Advaita is about a basic state
that undergoes no change and is unaffected by the superimposed changes. If
Advaitic truth is dependent on the outcome of worldly knowledge or the
discoveries of science, it would be an evolving thing, something that runs
counter to the very basics of Advaita.
This does not provide a direct
answer, but as knowledgeable people say, Advaita stands on its own and science
has nothing to do with it. But, I have a burning interest to know what science
comes up with on ‘Reality’ on its terms.
31. Deep Sleep (DS)
How will we meet an
argument like this?
‘DS is a state when the
brain is at rest and the external world is not comprehended with brain not
functioning. When we wake up, the brain and the senses become active, and the
memory stored in the brain (or in each cell, as I read somewhere) is revived so
that we indentify readily with the person that went to sleep. There is no need
for soul, avidya, etc.’
32. February
14, 2014
'I am Brahman'
If 'I am Brahman', then why do
I not realise it? Is it perhaps like even though all atoms have enormous power,
for a nuclear device we have to use U232 or plutonium? (That is, only a person
who has attained a critical level of enlightenment can realise it.)
33. Can
animals attain Mukti? Mukti is relevant to a Mumukshu. Without Mumukshutvam,
Mukti is not possible. Can an animal be a Mumukshu? I do not know. A jnani may
know.
But, jnana is that state where
no distinctions are possible. So, a jnani talking of Mukti to an animal may not
bother about such intellectual exercise.
34. If
the Soul Supreme (pure consciousness without attachment to physical and mental
states and deeds and rewards) sheds light to enable the active soul (jiva) to
do what it does, and remains as passive witness, is IT not an abettor and an
accomplice?
Advaita does well to discredit
the idea of creation by god, and explain creation as an inexpressible and
evanescent appearance in paramarthic sense. But in being the source of the
apparent worldly strife (for nothing can be outside IT), how can IT avoid being
tainted?
In a way, we start with
scripture (a pramana many may not accept) and end in intuition (which seems to
leave us where we started).
35. The
question how reliable intuition is troubles my mind.

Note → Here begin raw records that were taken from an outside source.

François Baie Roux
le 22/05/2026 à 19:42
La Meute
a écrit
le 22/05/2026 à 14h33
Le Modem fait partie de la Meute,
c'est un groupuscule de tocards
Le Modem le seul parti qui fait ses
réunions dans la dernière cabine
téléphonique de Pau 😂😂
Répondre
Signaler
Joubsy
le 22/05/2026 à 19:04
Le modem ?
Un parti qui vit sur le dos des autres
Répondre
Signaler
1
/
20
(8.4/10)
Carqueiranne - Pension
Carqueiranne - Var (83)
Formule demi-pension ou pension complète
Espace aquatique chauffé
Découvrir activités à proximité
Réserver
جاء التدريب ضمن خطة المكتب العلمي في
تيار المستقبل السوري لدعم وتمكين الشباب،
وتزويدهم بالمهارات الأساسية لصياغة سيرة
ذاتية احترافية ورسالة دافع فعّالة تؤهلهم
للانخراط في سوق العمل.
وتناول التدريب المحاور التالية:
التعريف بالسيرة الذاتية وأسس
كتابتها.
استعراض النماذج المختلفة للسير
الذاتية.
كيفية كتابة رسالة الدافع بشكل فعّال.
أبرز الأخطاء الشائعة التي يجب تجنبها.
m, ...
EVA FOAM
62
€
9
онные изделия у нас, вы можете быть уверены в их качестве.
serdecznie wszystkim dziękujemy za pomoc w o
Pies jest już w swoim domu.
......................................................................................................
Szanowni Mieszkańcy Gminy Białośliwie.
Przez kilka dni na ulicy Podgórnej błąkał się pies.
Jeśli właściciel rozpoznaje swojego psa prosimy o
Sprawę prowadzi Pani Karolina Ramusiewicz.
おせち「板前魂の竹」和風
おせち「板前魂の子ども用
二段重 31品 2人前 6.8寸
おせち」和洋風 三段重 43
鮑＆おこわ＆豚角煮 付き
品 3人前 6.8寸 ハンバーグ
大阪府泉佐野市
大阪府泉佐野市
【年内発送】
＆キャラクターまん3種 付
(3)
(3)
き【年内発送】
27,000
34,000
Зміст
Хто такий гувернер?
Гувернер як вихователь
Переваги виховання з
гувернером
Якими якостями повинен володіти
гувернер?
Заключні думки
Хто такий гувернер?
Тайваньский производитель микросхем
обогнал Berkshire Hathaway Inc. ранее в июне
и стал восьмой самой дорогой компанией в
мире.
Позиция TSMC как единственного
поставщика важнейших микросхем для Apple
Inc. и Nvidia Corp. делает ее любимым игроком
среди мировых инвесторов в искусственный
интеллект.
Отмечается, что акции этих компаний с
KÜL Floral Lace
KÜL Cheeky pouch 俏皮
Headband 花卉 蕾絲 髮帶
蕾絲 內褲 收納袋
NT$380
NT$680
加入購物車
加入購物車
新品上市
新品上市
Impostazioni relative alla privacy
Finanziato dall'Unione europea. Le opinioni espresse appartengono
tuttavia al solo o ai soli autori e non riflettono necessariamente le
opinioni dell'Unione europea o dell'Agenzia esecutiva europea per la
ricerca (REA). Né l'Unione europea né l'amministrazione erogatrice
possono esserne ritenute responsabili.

How is my personal experience
of ‘I am’ reliable and a pointer to something that is unborn and undying, and a
whole that is all-inclusive?
That Sruti says so is taken on
faith and seems to persist as an article of faith. A mere feeling of my
existence does not seem to result in conviction.
36. In
the bhashya *Bh G), this passage occurs:
“न, विषेष्याभवात् i सद्बुद्धिः विशेषेण-विषया सती विशेषेष्याभावे
विशेषणानुपत्तौ किंविषया स्यात्, न तु पुनः सद्बबुद्धेः विषयाभवात् !
—You cannot say so, for there
is no substantive (viseshya) present. The consciousness of existence
corresponds to the attributive; and as there can be no consciousness of the
attributive without that of the corresponding substantive, how can the
consciousness of the attributive arise in the absence of the substantive? —Not
that there is no objective reality present, corresponding to the consciousness
of existence..” (Sri Mahadeva Sastri)
Does it not suggest that there
is an objective reality?
37. Is there anything in Sruti by way of explanation of
avidya/maya/mithya?
Why has Sankara
not elaborated upon it – because it is indeterminate, insignificant, or by
oversight? Looking at the Pandora’s box such an analysis has led to, was he perhaps wise not adding
his name to it?
Is there any
possibility of verifying the propositions in experience? It looks like a catch
22 situation whatever way you interpret these ‘concepts’. Why not accept that
it beats the best of brains?
Is it just a
matter of philosophical debate with itself as an end, or has it a bearing in
acquiring jnanam?
38. Why is Ramana’s simple method of enquiry inadequate
for jnanam for ordinary people who cannot read and understand such minute
differences and abstruse concepts that go well over the head?